Passage to read:

......

Experimental settings

In June 2013, one ungrazed temperate grassland and one grazed temperate grassland were selected for the 15N labeling experiment. Both grasslands were about 5 km away from Hulunbeier station. The ungrazed grassland was developed from the grazed grassland by enclosing a portion of the grazed grassland in 2007 to exclude grazing in that portion. This grassland was dominated by L. chinensis and covered approximately an area of 36 ha. The grazed grassland was exposed to perennial grazing mainly by Sanhe cattle in the past 30 years. Soil properties in the upper layer (15 cm) in grazed and ungrazed grasslands are presented in Table 1. Four quadrants (100 × 100 cm) were randomly selected in the grazed or ungrazed grasslands for species investigations (Table 2).

......

Data section:

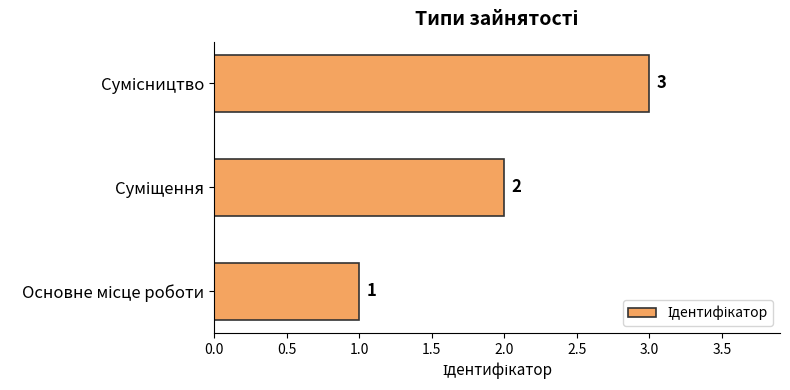

How many values are between 1 and 3?

3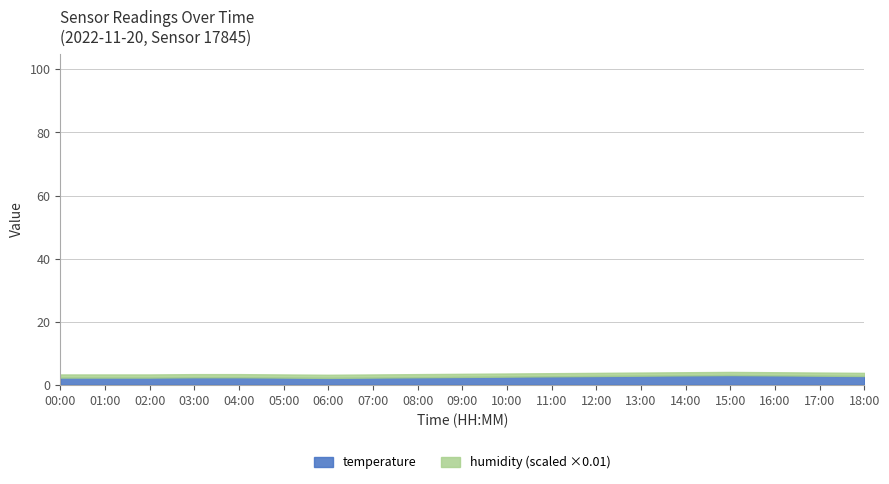

The value of temperature at 13:00 is 2.9. True or false?

True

......

What this exercise asks:
1 – In the experimental settings passage, copy the text word for word from "In June 2013, one" to "investigations (Table 2).".
2 – According to the experimental settings passage, what animals mainly grazed the grazed grassland, and for how long?

Results of the exercise:
1 –
In June 2013, one ungrazed temperate grassland and one grazed temperate grassland were selected for the 15N labeling experiment. Both grasslands were about 5 km away from Hulunbeier station. The ungrazed grassland was developed from the grazed grassland by enclosing a portion of the grazed grassland in 2007 to exclude grazing in that portion. This grassland was dominated by L. chinensis and covered approximately an area of 36 ha. The grazed grassland was exposed to perennial grazing mainly by Sanhe cattle in the past 30 years. Soil properties in the upper layer (15 cm) in grazed and ungrazed grasslands are presented in Table 1. Four quadrants (100 × 100 cm) were randomly selected in the grazed or ungrazed grasslands for species investigations (Table 2).

2 – Mainly Sanhe cattle, for the past 30 years.